Article Text
Abstract
Background HBI–8000, an oral selective HDAC inhibitor has demonstrated extensive effects on immune cell function in the tumor microenvironment. HBI-8000-302 is a Phase 1b/2 trial evaluating the combination of HBI–8000 with nivolumab (an anti-PD1 immune checkpoint inhibitor) in advanced melanoma, kidney cancer and non-small cell lung cancer. The recommended Phase 2 dose of HBI-8000 was determined to be 30mg orally twice weekly (BIW) combined with intravenous nivolumab administered at the manufacturer’s approved dosing schedule.
Methods Patients with metastatic melanoma not previously treated with anti-PD(L)-1 inhibitor, with measurable disease, ECOG performance status 0–1, and adequate hematologic and biochemical parameters were enrolled. Previously treated stable brain metastases not requiring steroids were permitted. Disease status was assessed by standard imaging using RECIST v1.1 every 8 weeks. Treatment was continued until disease progression, unacceptable toxicity or completion of 24 months of therapy. Final analysis of data as of March 9, 2023 is presented here.
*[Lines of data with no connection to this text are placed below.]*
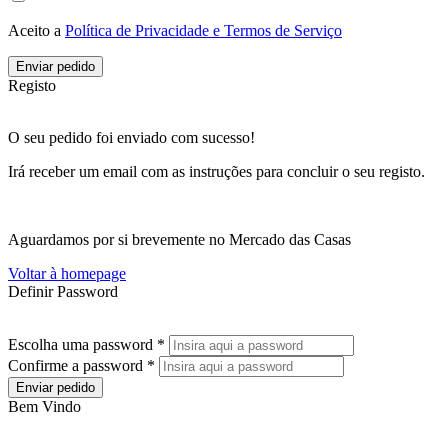
Aceito a
Política de Privacidade e Termos de Serviço
Enviar pedido
Registo
O seu pedido foi enviado com sucesso!
Irá receber um email com as instruções para concluir o seu registo.
Aguardamos por si brevemente no Mercado das Casas
Voltar à homepage
Definir Password
Escolha uma password *
Confirme a password *
Enviar pedido
Bem Vindo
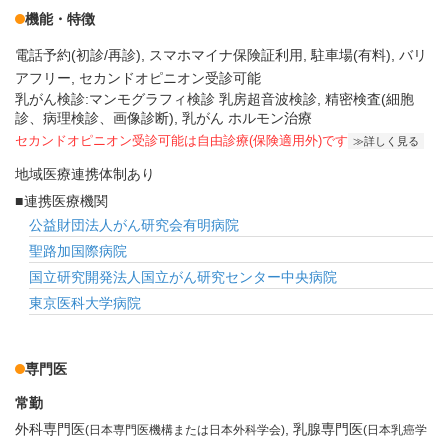
機能・特徴
電話予約(初診/再診)
スマホマイナ保険証利用
駐車場(有料)
バリ
アフリー
セカンドオピニオン受診可能
乳がん検診:マンモグラフィ検診 乳房超音波検診, 精密検査(細胞
診、病理検診、画像診断), 乳がん ホルモン治療
セカンドオピニオン受診可能
は自由診療(保険適用外)です
詳しく見る
地域医療連携体制あり
連携医療機関
公益財団法人がん研究会有明病院
聖路加国際病院
国立研究開発法人国立がん研究センター中央病院
東京医科大学病院
専門医
常勤
外科専門医
乳腺専門医
(日本専門医機構または日本外科学会)
(日本乳癌学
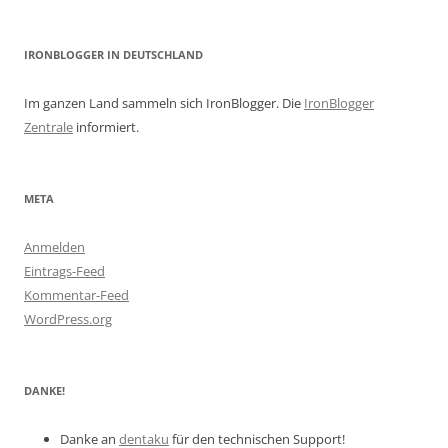
IRONBLOGGER IN DEUTSCHLAND
Im ganzen Land sammeln sich IronBlogger. Die
IronBlogger
Zentrale
informiert.
META
Anmelden
Eintrags-Feed
Kommentar-Feed
WordPress.org
DANKE!
Danke an
dentaku
für den technischen Support!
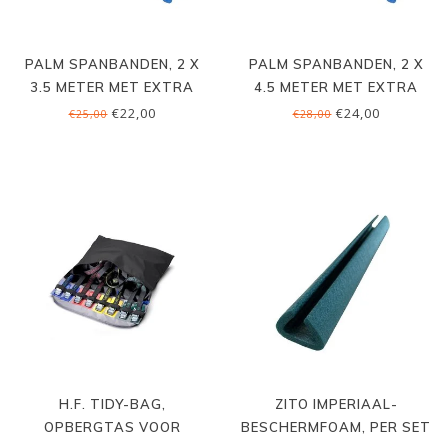
PALM SPANBANDEN, 2 X
PALM SPANBANDEN, 2 X
3.5 METER MET EXTRA
4.5 METER MET EXTRA
BESCHERMDE GESP
BESCHERMDE GESP
€22,00
€24,00
€25,00
€28,00
H.F. TIDY-BAG,
ZITO IMPERIAAL-
OPBERGTAS VOOR
BESCHERMFOAM, PER SET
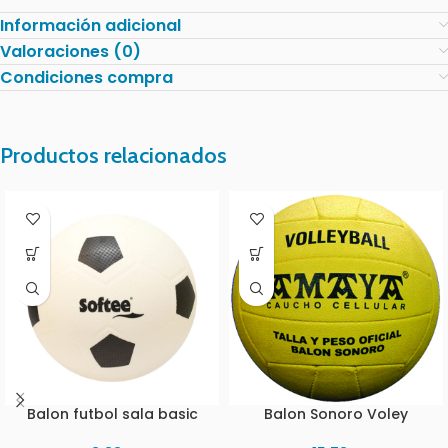
Información adicional
Valoraciones (0)
Condiciones compra
Productos relacionados
Balon futbol sala basic
Balon Sonoro Voley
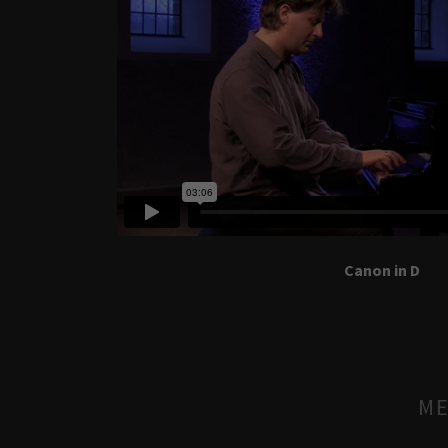
Canon in D
ME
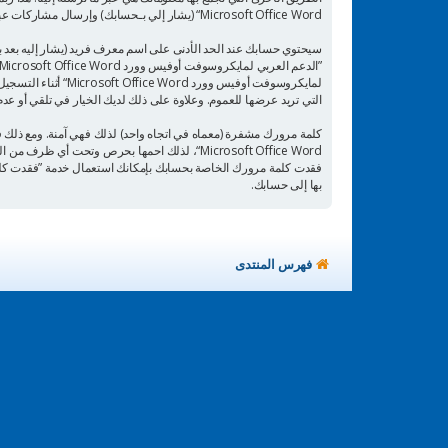
Microsoft Office Word“ (يشار إلي بـحسابك) وإرسال مشاركات عبرك بعد التسجيل وخلال تسجيل الدخول (يشار إليه بعد بـمشاركاتك).
سيحتوي حسابك عند الحد الأدنى على اسم معرف فريد (يشار إليه بعد ب
التي تريد عرضها للعموم. وعلاوة على ذلك لديك الخيار في تلقي أو عدم تلقي
كلمة مرورك مشفرة (معماه في اتجاه واحد) لذلك فهي آمنة. ومع ذلك
بها إلى حسابك.
فهرس المنتدى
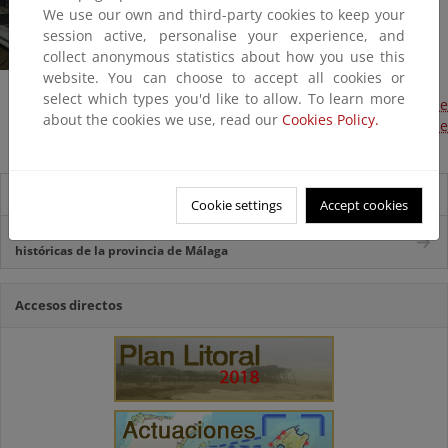
We use our own and third-party cookies to keep your
session active, personalise your experience, and
collect anonymous statistics about how you use this
website. You can choose to accept all cookies or
select which types you'd like to allow. To learn more
Proyecto complementario del proyecto de rehabilitación de
about the cookies we use, read our
Cookies Policy.
la 4ª fase del paseo marítimo de Juan Carlos I, rey de
España (Terminada, 2016)
Información local
Cookie settings
Accept cookies
Presentación del proyecto de restauración de las torres vigía
históricas de la provincia de Málaga
Accesos directos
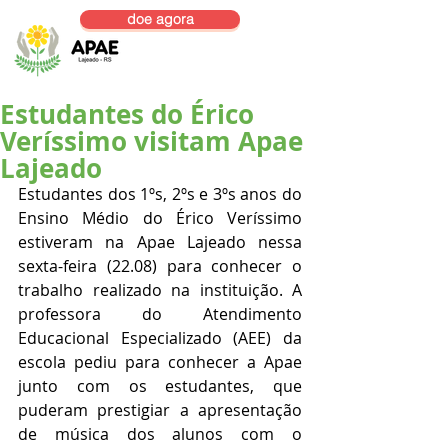
doe agora
Estudantes do Érico
Veríssimo visitam Apae
Lajeado
Estudantes dos 1ºs, 2ºs e 3ºs anos do 
Ensino Médio do Érico Veríssimo 
estiveram na Apae Lajeado nessa 
sexta-feira (22.08) para conhecer o 
trabalho realizado na instituição. A 
professora do Atendimento 
Educacional Especializado (AEE) da 
escola pediu para conhecer a Apae 
junto com os estudantes, que 
puderam prestigiar a apresentação 
de música dos alunos com o 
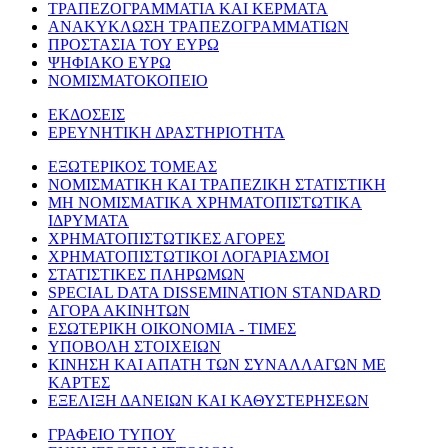
ΤΡΑΠΕΖΟΓΡΑΜΜΑΤΙΑ ΚΑΙ ΚΕΡΜΑΤΑ
ΑΝΑΚΥΚΛΩΣΗ ΤΡΑΠΕΖΟΓΡΑΜΜΑΤΙΩΝ
ΠΡΟΣΤΑΣΙΑ ΤΟΥ ΕΥΡΩ
ΨΗΦΙΑΚΟ ΕΥΡΩ
ΝΟΜΙΣΜΑΤΟΚΟΠΕΙΟ
ΕΚΔΟΣΕΙΣ
ΕΡΕΥΝΗΤΙΚΗ ΔΡΑΣΤΗΡΙΟΤΗΤΑ
ΕΞΩΤΕΡΙΚΟΣ ΤΟΜΕΑΣ
ΝΟΜΙΣΜΑΤΙΚΗ ΚΑΙ ΤΡΑΠΕΖΙΚΗ ΣΤΑΤΙΣΤΙΚΗ
ΜΗ ΝΟΜΙΣΜΑΤΙΚΑ ΧΡΗΜΑΤΟΠΙΣΤΩΤΙΚΑ
ΙΔΡΥΜΑΤΑ
ΧΡΗΜΑΤΟΠΙΣΤΩΤΙΚΕΣ ΑΓΟΡΕΣ
ΧΡΗΜΑΤΟΠΙΣΤΩΤΙΚΟΙ ΛΟΓΑΡΙΑΣΜΟΙ
ΣΤΑΤΙΣΤΙΚΕΣ ΠΛΗΡΩΜΩΝ
SPECIAL DATA DISSEMINATION STANDARD
ΑΓΟΡΑ ΑΚΙΝΗΤΩΝ
ΕΣΩΤΕΡΙΚΗ ΟΙΚΟΝΟΜΙΑ - ΤΙΜΕΣ
ΥΠΟΒΟΛΗ ΣΤΟΙΧΕΙΩΝ
ΚΙΝΗΣΗ ΚΑΙ ΑΠΑΤΗ ΤΩΝ ΣΥΝΑΛΛΑΓΩΝ ΜΕ
ΚΑΡΤΕΣ
ΕΞΕΛΙΞΗ ΔΑΝΕΙΩΝ ΚΑΙ ΚΑΘΥΣΤΕΡΗΣΕΩΝ
ΓΡΑΦΕΙΟ ΤΥΠΟΥ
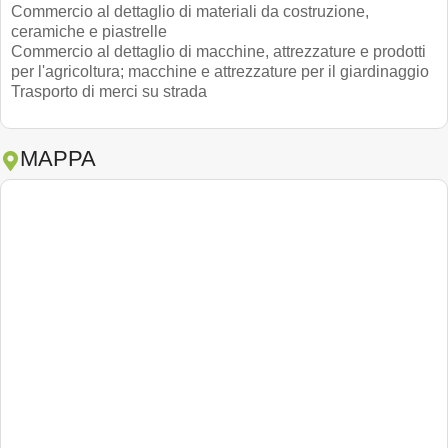
Commercio al dettaglio di materiali da costruzione,
ceramiche e piastrelle
Commercio al dettaglio di macchine, attrezzature e prodotti
per l'agricoltura; macchine e attrezzature per il giardinaggio
Trasporto di merci su strada
MAPPA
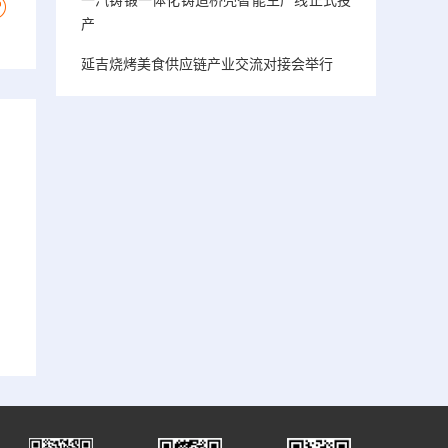
产
延吉烧烤美食供应链产业交流对接会举行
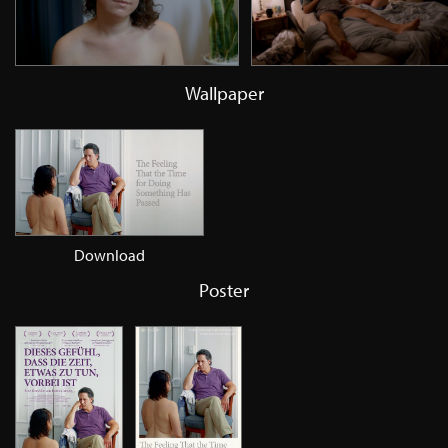
Wallpaper
Download
Poster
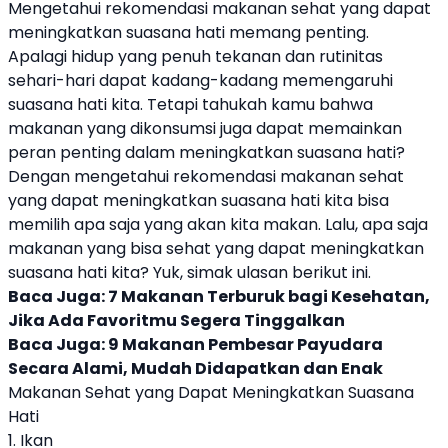
Mengetahui rekomendasi
makanan
sehat yang dapat
meningkatkan suasana hati memang penting.
Apalagi hidup yang penuh tekanan dan rutinitas
sehari-hari dapat kadang-kadang memengaruhi
suasana hati kita. Tetapi tahukah kamu bahwa
makanan
yang dikonsumsi juga dapat memainkan
peran penting dalam meningkatkan suasana hati?
Dengan mengetahui rekomendasi
makanan
sehat
yang dapat meningkatkan suasana hati kita bisa
memilih apa saja yang akan kita makan. Lalu, apa saja
makanan
yang bisa sehat yang dapat meningkatkan
suasana hati kita? Yuk, simak ulasan berikut ini.
Baca Juga:
7 Makanan Terburuk bagi Kesehatan,
Jika Ada Favoritmu Segera Tinggalkan
Baca Juga:
9 Makanan Pembesar Payudara
Secara Alami, Mudah Didapatkan dan Enak
Makanan Sehat yang Dapat Meningkatkan Suasana
Hati
1. Ikan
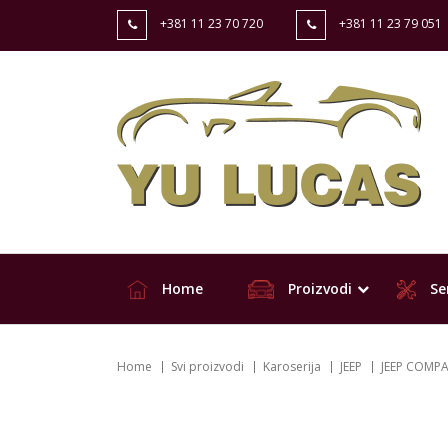
+381 11 23 70 720
+381 11 23 79 051
Home
Proizvodi
Ser
Home
Svi proizvodi
Karoserija
JEEP
JEEP COMPA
Results Thirty-nine (39) eligible patients were enrolled and received HBI-8000 (37 at 30 mg BIW in Phases 1b and 2, and 2 at 40mg BIW in Phase 1b) in combination with nivolumab. Median age was 63 years (range 28–83); 59% were male; 34/39 (87%) had normal LDH; 16/39 (41%) had M1c disease, none with CNS metastases. The most common treatment–related > grade 3 adverse events (AEs) included colitis (n=4), fatigue, decreased appetite, pancreatitis, and diarrhea (n=3 each), abdominal pain and weight loss (n=2, each). Most common treatment related laboratory grade ≥3 AEs included hypophosphatemia (n=9), neutropenia (n=8; no febrile neutropenia), lymphopenia (n=6), anemia (n=3), increased ALT and thrombocytopenia (n=2 each). Seventeen patients discontinued treatment due to AEs. Among 38 patients evaluable for efficacy, the overall response rate was 65.8% including 6 (15.8%) completes responses (CR) and 19 (50%) partial responses (PR). The clinical benefit rate (CR, PR or stable disease lasting at least 12 weeks) was 87%. The median follow-up was 37 months; median progression-free survival was 36.9 months (95% CI: 6.7, NE). Median duration of response was not reached at the time of this analysis.
Conclusions The combination of HBI-8000 and nivolumab demonstrated excellent efficacy and good tolerability in the treatment of anti-PD(L)-1-naïve advanced melanoma. Based on these encouraging results, a global Phase 3 trial evaluating HBI-8000 combined with nivolumab versus nivolumab alone as first-line treatment of unresectable or metastatic melanoma is currently ongoing.
Trial Registration NCT02718066.
Ethics Approval The study was approved by participating study sites’ Institutional Review Boards and the Sponsor has conducted the trial in full compliance with all GCP and FDA regulations.